Additionally, I think would make more sense as a capture attribute rather than a declaration attribute.

Why? Please see my questions about that here.

I was thinking it would be more specific than every shared reference, but if you're proposing it's needed even to read the value in a closure, that seems very annoying. Given the prevalence of closures in Swift API design, wouldn't that become rather verbose? Though I suppose it would be less painful if most escaping closures are eventually replaced with async functions.

I'm proposing that for a var to be accessed from an escaping closure (or escaping local function), it needs to be declared shared var. I think that's a very small price to pay for the increased clarity.

2 Likes

I was thinking it would be preferable to have some indication closer to point of use since that is where the danger is ("locality of danger"? :slight_smile:). Similar to explicit self in closures ("are you sure you want to retain self here?") or force unwrapping ("are you sure this isn't nil here?"), it'd be nice to have something asking "are you sure it's safe to access this here?" when the storage is shared since it is no longer guaranteed to be safe.

var store: Int = 0
DispatchQueue.concurrentPerform(iterations: 1_000_000) { i in
    store = i // Error/Warning: Potentially unsafe assignment to `store`.
    _ = store // Error/Warning: Potentially unsafe access of `store`.
}

And the warning/error would be squelched with some acknowledgement (e.g. parentheses around shared var in this example). Though it may be preferable to move the acknowledgement to the capture list somehow (e.g. [shared store]).

var store: Int = 0
DispatchQueue.concurrentPerform(iterations: 1_000_000) { i in
    (store) = i // No warning. Still unsafe.
    _ = (store) // No warning. Still unsafe.
}

I may be misunderstanding what you mean but I wasn't thinking of a capture list annotation as dictating the storage behaviour, but instead granting access to the storage. The closure without the annotation wouldn't allow (or would warn on) access to shared storage.

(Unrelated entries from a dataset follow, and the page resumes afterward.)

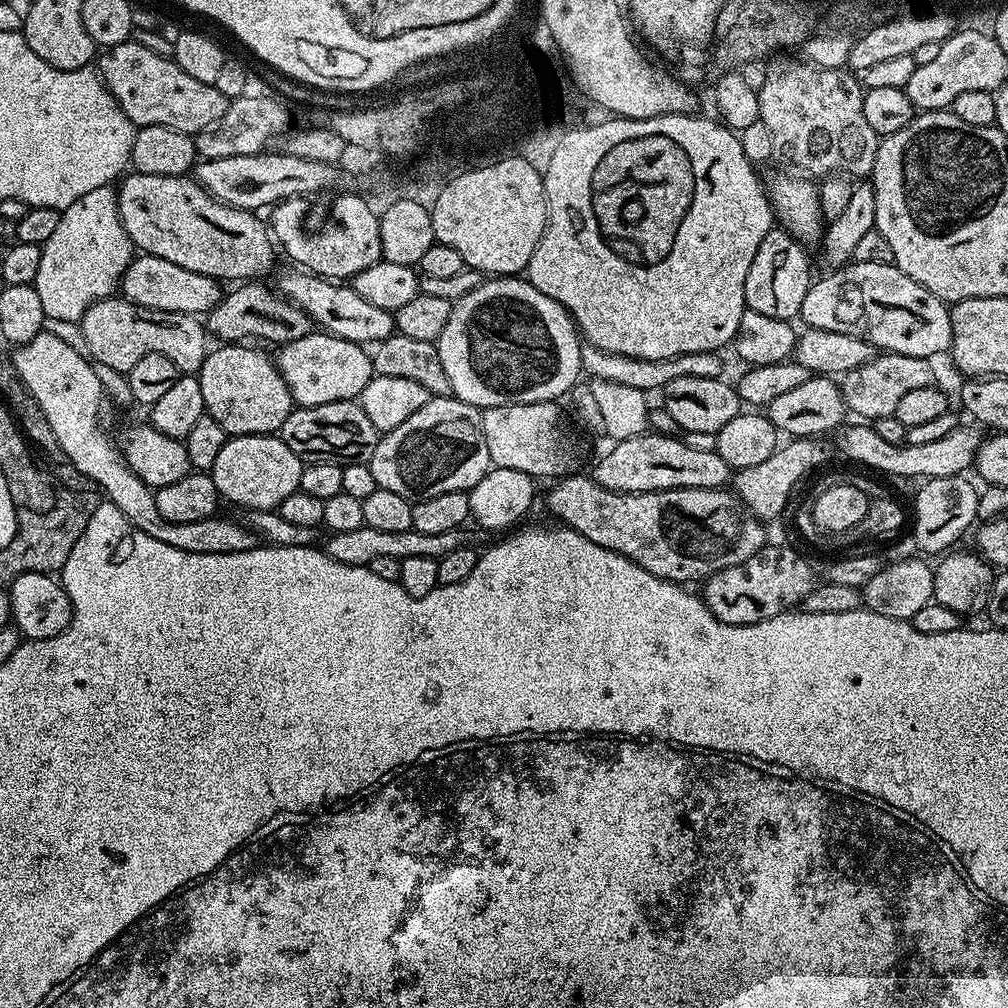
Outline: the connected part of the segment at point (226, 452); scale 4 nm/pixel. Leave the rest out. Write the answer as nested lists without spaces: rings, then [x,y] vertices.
[[[269,434],[267,436],[234,436],[227,440],[218,453],[214,466],[210,469],[210,475],[214,486],[220,492],[225,501],[237,504],[243,510],[256,509],[258,511],[270,511],[279,509],[285,498],[290,494],[300,491],[300,479],[305,461],[286,442],[282,442],[279,435]]]

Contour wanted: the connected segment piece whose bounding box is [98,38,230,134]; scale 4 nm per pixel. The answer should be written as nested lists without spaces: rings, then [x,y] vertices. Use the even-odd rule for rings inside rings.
[[[132,38],[125,44],[103,49],[98,56],[98,71],[122,114],[126,114],[126,118],[130,118],[137,128],[166,126],[179,132],[195,134],[218,122],[218,118],[226,114],[230,103],[214,84],[190,78],[190,74],[179,68],[175,60],[159,57]]]

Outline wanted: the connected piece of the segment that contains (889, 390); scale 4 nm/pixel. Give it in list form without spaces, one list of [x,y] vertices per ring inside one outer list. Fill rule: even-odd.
[[[884,352],[873,356],[870,362],[850,370],[842,378],[842,391],[847,411],[863,418],[868,422],[875,422],[895,416],[898,410],[898,398],[905,396],[909,390],[918,390],[921,386],[934,383],[932,377],[931,359],[910,357],[907,354]],[[865,416],[865,417],[864,417]]]

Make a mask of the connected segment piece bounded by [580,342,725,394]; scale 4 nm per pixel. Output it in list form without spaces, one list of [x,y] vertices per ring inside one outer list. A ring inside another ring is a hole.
[[[584,342],[580,345],[580,366],[585,377],[592,380],[618,382],[622,386],[634,386],[634,390],[642,390],[646,394],[662,390],[674,378],[720,378],[725,375],[721,357],[715,352],[699,352],[698,354],[682,354],[669,360],[647,360],[646,358],[630,358],[626,354],[610,354],[610,350],[602,350],[598,346]]]

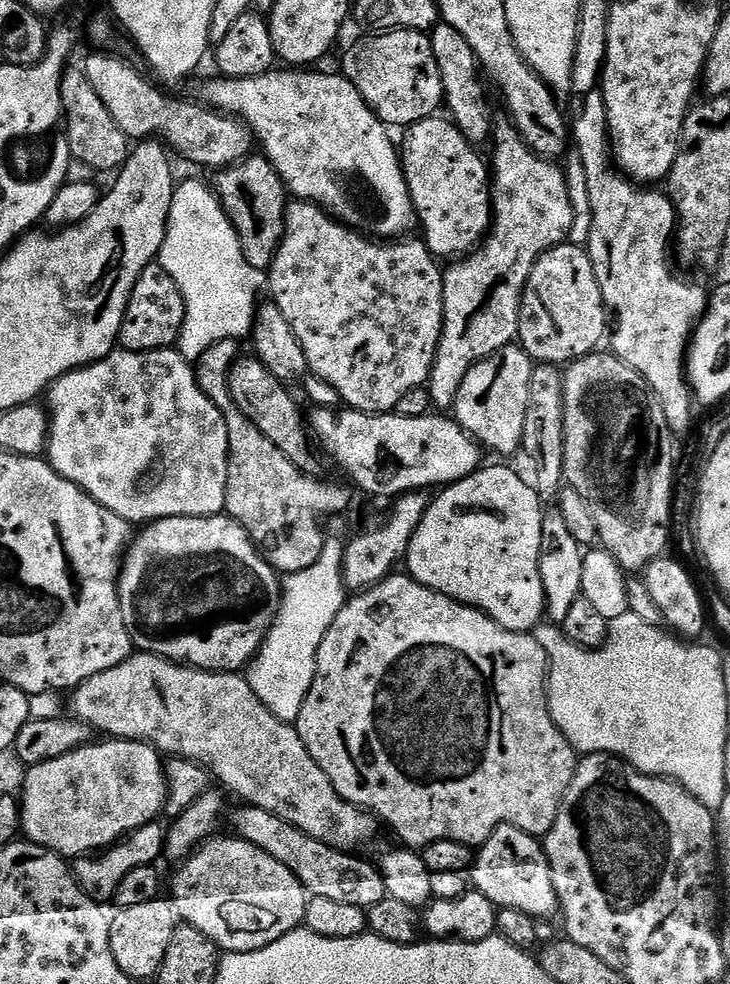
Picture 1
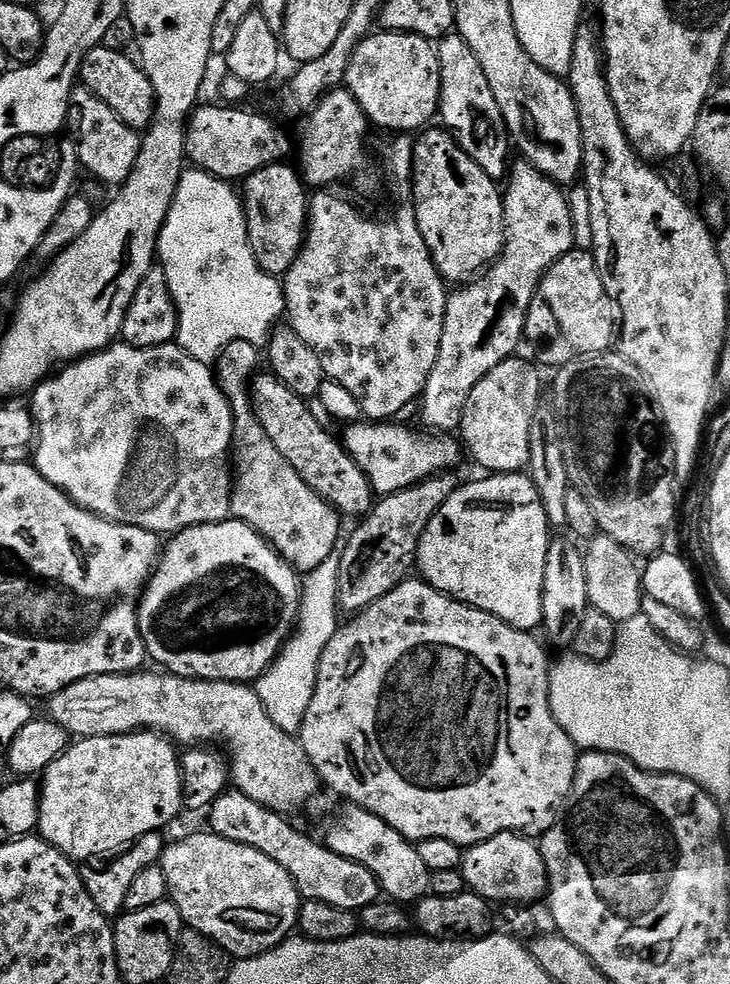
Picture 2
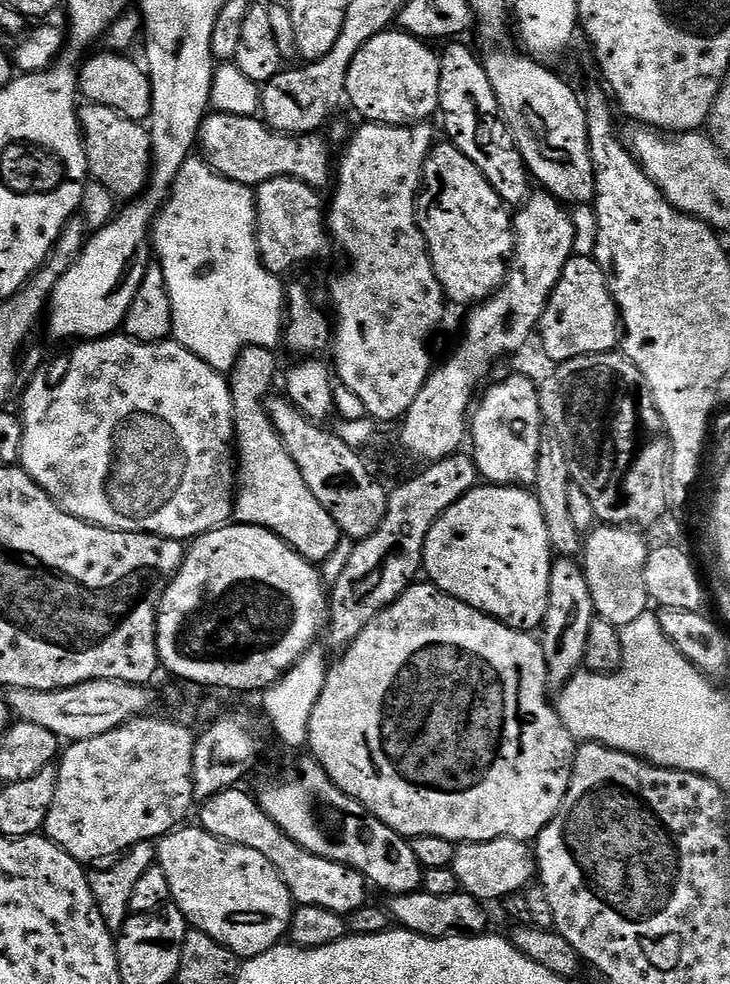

Yeah, but here is everywhere. If there's a race, it's just as unsafe inside as outside the closure. IMO-ly, acknowledging every use would make usage pretty awful, and parentheses are too implicit an acknowledgement.

Yeah, but when you have to repeat the same annotation over and over for essentially the same reasons, it just becomes annoying noise. Doesn't seem (to me) like a good user experience.

Yes that's true. Limiting the acknowledgement to escaping closures would at least help identify the causes(s) of the potential danger. The accesses outside of the closure are still unsafe (and unacknowledged) but any race would involve at least one access that was acknowledged as unsafe. Not great but a bit better.

Fair enough. Just for illustration purposes :slight_smile:

Absolutely. I'd be interested to know how frequently these annotations would be required in existing code, and how many of those cases already use synchronization to access the values safely. Perhaps it wouldn't end up being too noisy.

It would be irritating to have to acknowledge access when steps have already been taken to synchronize access, though. Ideally the compiler would refrain from requiring acknowledgement when safety could be guaranteed (e.g. when an escaping closure is guaranteed to only be invoked on the same queue as the rest of the accesses, etc).

Why not use the inout keyword on the closure argument, just like we do on function arguments? It is the exact same situation, is it not?